## EXERCISE
When you reply, transcribe every line of the data below exactly.
#####
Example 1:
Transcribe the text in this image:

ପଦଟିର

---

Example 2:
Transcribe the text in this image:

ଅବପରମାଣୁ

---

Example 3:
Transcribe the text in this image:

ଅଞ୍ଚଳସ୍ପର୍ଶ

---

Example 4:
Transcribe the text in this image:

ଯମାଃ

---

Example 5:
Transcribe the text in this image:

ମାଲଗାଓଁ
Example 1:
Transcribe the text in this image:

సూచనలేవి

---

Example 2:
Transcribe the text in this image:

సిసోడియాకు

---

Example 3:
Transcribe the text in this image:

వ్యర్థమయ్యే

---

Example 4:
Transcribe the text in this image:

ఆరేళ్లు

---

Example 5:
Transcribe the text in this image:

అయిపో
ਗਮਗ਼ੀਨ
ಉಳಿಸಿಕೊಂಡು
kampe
#####
## RESPONSE TO THE TASK
Example 1:
Transcribe the text in this image:

ପଦଟିର

---

Example 2:
Transcribe the text in this image:

ଅବପରମାଣୁ

---

Example 3:
Transcribe the text in this image:

ଅଞ୍ଚଳସ୍ପର୍ଶ

---

Example 4:
Transcribe the text in this image:

ଯମାଃ

---

Example 5:
Transcribe the text in this image:

ମାଲଗାଓଁ
Example 1:
Transcribe the text in this image:

సూచనలేవి

---

Example 2:
Transcribe the text in this image:

సిసోడియాకు

---

Example 3:
Transcribe the text in this image:

వ్యర్థమయ్యే

---

Example 4:
Transcribe the text in this image:

ఆరేళ్లు

---

Example 5:
Transcribe the text in this image:

అయిపో
ਗਮਗ਼ੀਨ
ಉಳಿಸಿಕೊಂಡು
kampe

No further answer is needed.